Der Arzt konsultiert den Computer und schaut mich anschließend über eine tief auf der der Nase sitzende Lesebrille hinweg an: „Es liegt eine Anfrage von Ihrer Versicherung vor, auf die Sie offensichtlich nicht reagiert haben.“
„Darum hat die Versicherung die Zahlung eingestellt?“
„Sie sind inzwischen seit sieben Jahren berufsunfähig.“
„Wollen Sie feststellen, ob ich wieder arbeiten kann?“
„Wir hegen die Hoffnung, sie wieder ins Berufsleben einzugliedern. Eine sinnvolle berufliche Tätigkeit gehört einfach zu einem erfüllten Leben.“
„Was gehört denn noch dazu? Familie vielleicht? Kinder?“
„Harmonische Beziehungen geben dem Leben Stabilität.“
„Bestimmt.“
„Wie sieht Ihr Tagesablauf aus?“
„Was wollen Sie denn wissen?“
„Nehmen Sie Ihre Medikamente?“
„Ja, genau wie verschrieben.“
„Treiben Sie Sport?“
„Ja.“
Fragender Blick vom Arzt.
„Regelmäßig. Im Fitnesscenter. Keine Überanstrengungen.“
„Bewegen Sie sich viel an frische Luft?“
„Ich gehe die meiste Zeit zu Fuß.“
„Kaffeekonsum?“
Unregelmäßig. Vielleicht zwei bis drei Tassen pro Woche. Selten mehr.“ Dass ich nur Kaffee trinke, wenn ich eine Fahrt habe, verschweige ich geflissentlich.
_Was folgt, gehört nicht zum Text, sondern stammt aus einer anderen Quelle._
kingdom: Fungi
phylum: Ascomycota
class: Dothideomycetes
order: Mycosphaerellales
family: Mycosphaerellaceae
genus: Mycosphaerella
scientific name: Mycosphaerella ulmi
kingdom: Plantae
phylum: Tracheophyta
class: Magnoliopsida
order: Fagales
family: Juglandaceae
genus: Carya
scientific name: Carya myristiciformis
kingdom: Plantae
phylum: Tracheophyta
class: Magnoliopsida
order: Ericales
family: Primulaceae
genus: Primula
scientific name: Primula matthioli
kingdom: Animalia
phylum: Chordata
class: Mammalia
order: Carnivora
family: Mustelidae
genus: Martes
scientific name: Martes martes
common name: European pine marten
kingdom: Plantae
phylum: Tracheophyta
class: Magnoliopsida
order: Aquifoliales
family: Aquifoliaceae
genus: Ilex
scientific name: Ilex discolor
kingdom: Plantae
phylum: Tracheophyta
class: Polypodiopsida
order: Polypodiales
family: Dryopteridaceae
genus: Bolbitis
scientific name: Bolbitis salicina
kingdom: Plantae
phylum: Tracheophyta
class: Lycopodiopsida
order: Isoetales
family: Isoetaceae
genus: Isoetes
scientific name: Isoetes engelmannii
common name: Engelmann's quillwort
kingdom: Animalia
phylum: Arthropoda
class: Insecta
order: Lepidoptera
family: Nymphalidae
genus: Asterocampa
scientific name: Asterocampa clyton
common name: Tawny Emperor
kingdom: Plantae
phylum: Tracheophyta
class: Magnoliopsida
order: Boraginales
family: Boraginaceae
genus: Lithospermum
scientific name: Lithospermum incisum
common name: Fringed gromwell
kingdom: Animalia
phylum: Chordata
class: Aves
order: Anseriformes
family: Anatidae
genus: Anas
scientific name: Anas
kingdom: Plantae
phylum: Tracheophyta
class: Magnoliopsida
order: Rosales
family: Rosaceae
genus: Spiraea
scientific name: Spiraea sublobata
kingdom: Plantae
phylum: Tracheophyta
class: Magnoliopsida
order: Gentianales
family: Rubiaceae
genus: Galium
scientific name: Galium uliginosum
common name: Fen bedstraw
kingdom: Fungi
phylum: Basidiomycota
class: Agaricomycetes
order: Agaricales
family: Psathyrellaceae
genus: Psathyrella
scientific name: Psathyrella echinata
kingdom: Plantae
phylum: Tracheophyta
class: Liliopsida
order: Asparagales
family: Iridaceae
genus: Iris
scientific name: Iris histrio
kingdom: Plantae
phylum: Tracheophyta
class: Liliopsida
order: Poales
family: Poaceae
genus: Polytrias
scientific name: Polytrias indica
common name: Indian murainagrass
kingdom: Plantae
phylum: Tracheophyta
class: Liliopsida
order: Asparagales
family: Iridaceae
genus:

„Bewusste Entspannungsübungen?“
„Solange ich keine Verantwortung übernehmen muss, bin ich relativ entspannt.“
„Wann hatte Sie ihre letzte Panikattacke?“
„Gestern Nacht.“
„Wie schwer?“
„Unverändert, Herzrasen und Schweißausbrüche, die sich aber geben, wenn ich meine Atemübungen mache und die Entspannungs-CD höre.“
Er nickt mechanisch und setzt eine Miene auf, die mir Autorität und Kompetenz suggerieren soll. „Es gibt ein neues Medikament. Die ersten Tests der klinischen Studien verliefen sehr vielversprechend. Ihr Einverständnis vorausgesetzt, würde ich Sie gerne in die Breitenstudie aufnehmen.“
„Verbessert das meine Chance auf Heilung?“
„Ihre Versicherung unterstützt die Studie.“
Aha, so läuft das, denke ich und nicke.
„Einverstanden?“
Ich zucke mit den Achseln: „Habe ich eine Wahl?“
„Es geht ausschließlich um Ihre Gesundheit.“
„Danke, das ist gut zu wissen.“
Der Vertrauensarzt stellt mir ein Rezept aus. „Lassen Sie bitte die nächsten vier Wochen den Kaffee weg.“
„Keinen Kaffee. Notiert.“
„Außerdem sollten Sie mit einer leichten Beschäftigung beginnen. Machen Sie etwas Sinnvolles.“
„Wie Gartenarbeit vielleicht oder Pferde pflegen?“
„Tätigkeiten in frischer Luft sind immer empfehlenswert.“
„Was geschieht jetzt mit meiner Versicherung?“
„Die wird sich bei Ihnen melden, sobald mein Bericht vorliegt.“
„Und wann wird das der Fall sein, wenn ich fragen darf?“
Anstelle einer Antwort setzt der Arzt ein professionelles Lächeln auf. Er weiß natürlich, dass die Zahlungen der Versicherung für mich existenziell sind.
Ich habe den Eindruck, meine Zwangslage gefällt ihm. Ich könnte ihm in die Fresse treten.